Referential Integrity

The code above successfully creates the different tables in SQLite with the right columns, which allow all the various joins to be performed to find out which questions appeared on a certain show (through the category table), or ultimately even to re-create the original CSV.

However, the SQLite database doesn’t have any constraints to ensure that any new data added to the database satisfy the requirements to be able to do the joins described above. And unfortunately, since I’m using SQLite at the moment, there’s no simple way to apply constraints to tables in the database if you are creating them with dataframe_to_sql()4https://www.thetopsites.net/article/53283866.shtml. Since this is still in the prototype stage it’s not really critical that I handle this now, but before going into production I’d probably change this to a MySQL or Postgres backend, and at that point, I’d want to make sure my referential integrity is all squared away.

Next Steps

As I mentioned at the top, my goal for this is to be able to create something in a front-end that maybe lets me play a randomly generated game of jeopardy, potentially with other people in some kind of shared session over the web.
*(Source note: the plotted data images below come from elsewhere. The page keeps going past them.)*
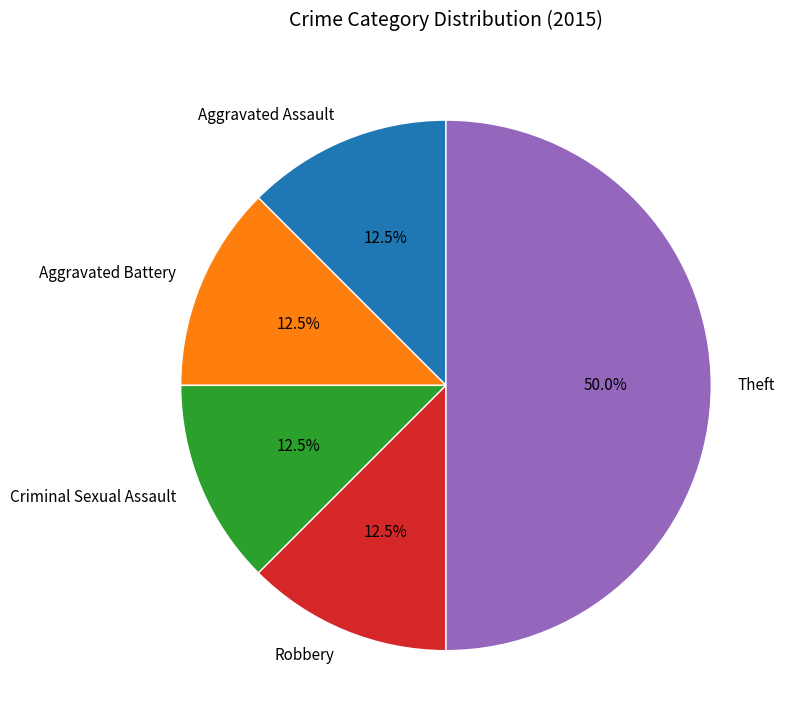

Is Criminal Sexual Assault the majority of the pie?

No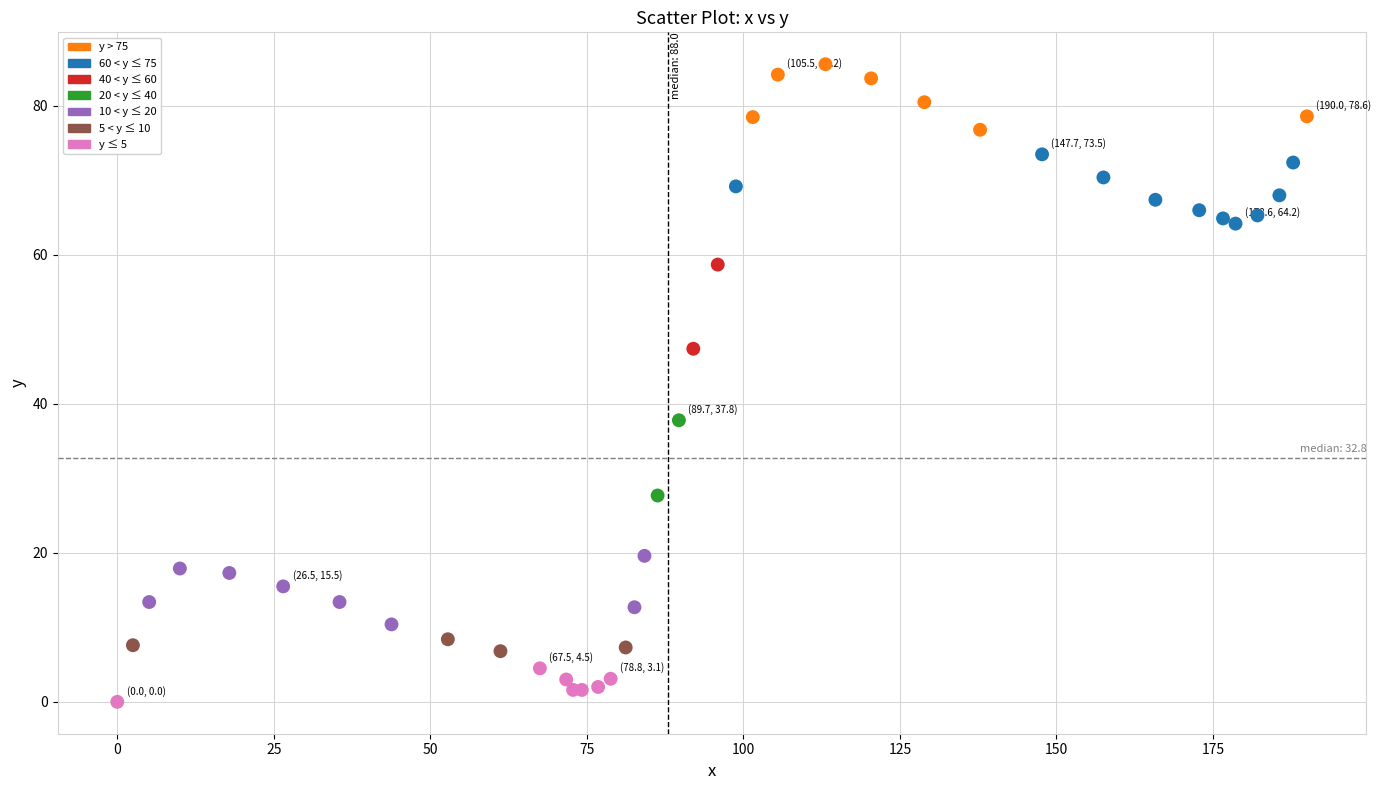

What Y value in the scatter plot is closest to 42?

37.8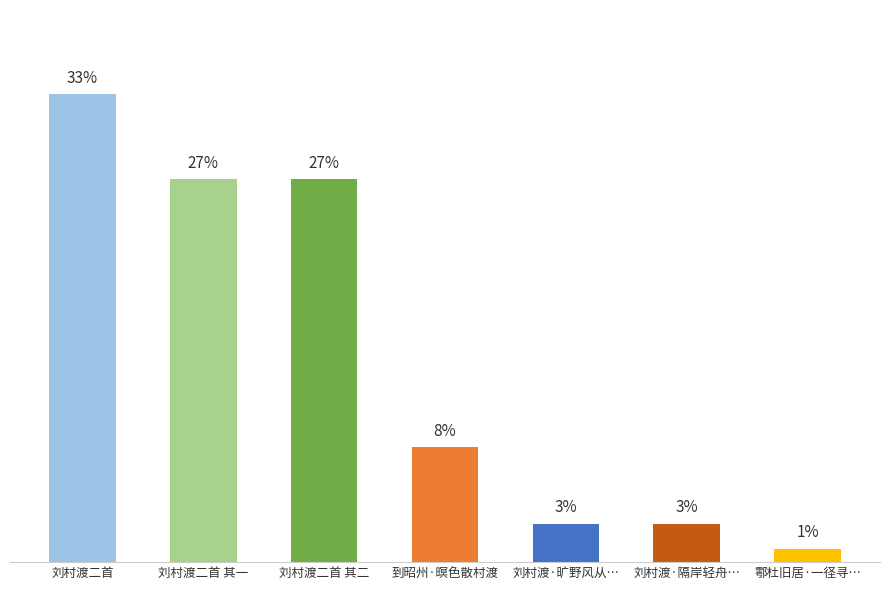

At which label is the value closest to 573931?

到昭州·暝色散村渡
However, the first step in that is going to be building a REST API that can return a random Jeopardy ‘game’ when requested. I’ll probably implement the first pass in Flask, but I also want to give some other languages a try; I’ve done some very basic work with Spring Boot in Java, and I think it would make a lot of sense to use that here as well. Maybe have the backend in Spring Boot and the front-end in a Flask-based web app…

Anyway, watch this space and see what I come up with!